Human Highway


1982 comedy

Rating: 12/20

Plot: Nothing worth noting.

Remember that time when Neil Young decided to make an electronic record in the early-80s and everybody was a little confused by it? This movie, which Young co-directed under the name Bernard Shakey, uses a lot of those songs and is the product of the same sort of mind, one that though that much vocoder on one album was a really good idea. Don't get me wrong--I love that album. I might have even loved this movie if I had watched it when I was in a better mood.

This is incoherently written and assembled by Young, Russ Tamblyn, and Dean Stockwell. There are a couple other credited screenwriters, and I assume that others, including Dennis Hopper who likely came on board after being promised some drugs, were also involved in the improvisational writing process. I mean, you just know that scene where one of the four or five Dennis Hopper characters feeds pancakes to a raccoon was Hopper's idea. The comedy could best be described as a series of absurdist dad jokes, the kind of stuff that's more likely to furrow a brow than make anybody giggle. It's more odd than it is funny.

The movie does have an interesting look. The setting is a diner in close proximity to an apparently leaking nuclear plant, and the landscape has this cartoonish radioactive haze. It's very artificial looking, especially when there are shots when characters are driving or riding bicycles, but it's really kind of cool looking. Devo, who work as garbagemen at the plant, have a reddish glow around them, and Mark Mothersbaugh is wearing a creepy baby mask. It looks weird but in a wonderful way.

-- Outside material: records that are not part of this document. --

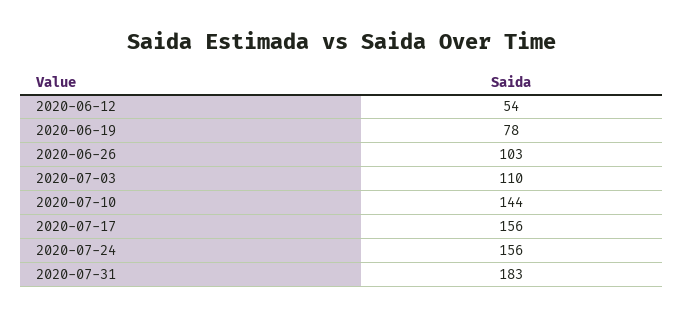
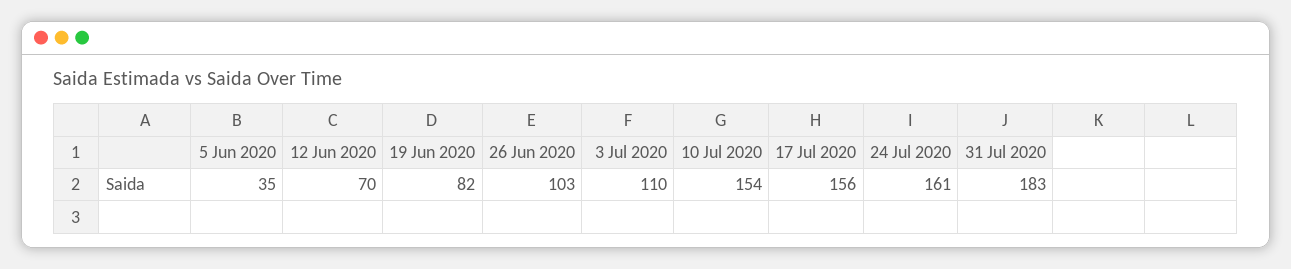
  {
-   "2020-06-12": 54,
+   "2020-06-12": 70,
-   "2020-06-19": 78,
+   "2020-06-19": 82,
    "2020-06-26": 103,
    "2020-07-03": 110,
-   "2020-07-10": 144,
+   "2020-07-10": 154,
    "2020-07-17": 156,
-   "2020-07-24": 156,
+   "2020-07-24": 161,
-   "2020-07-31": 183
+   "2020-07-31": 183,
+   "5 Jun 2020": 35
  }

Neil Young isn't an actor, but he's not a complete disaster. Of course, I doubt he would have gotten a lot of roles in movies that he didn't make based on this performance. There's something refreshing about how he's embraced this dorkiness, willing to ruin his folk-rock god reputation by doing what he does here in a low-budget science fiction comedy. A very lengthy dream sequence--filmed with avant-garde color bleeds and dated psychedelia--has Young back in folk-rock god status, and he rips through a version of "Hey Hey, My My (Into the Black)" with Devo that nearly burned my face off, Mothersbaugh going nuts in that baby mask as he twiddles and diddles with knobs, the rest of the band chugging along and holding things together. It's a glorious slab of rock and totally makes up for the too-long scene where Neil Young plays a song on wrenches for a wooden Indian.

I just read that Dennis Hopper injured Sally Kirkland while performing knife tricks during the shooting of this. Kirkland sued, and Hopper admitted that he was having trouble with drugs at the time. None of that is the least bit surprising.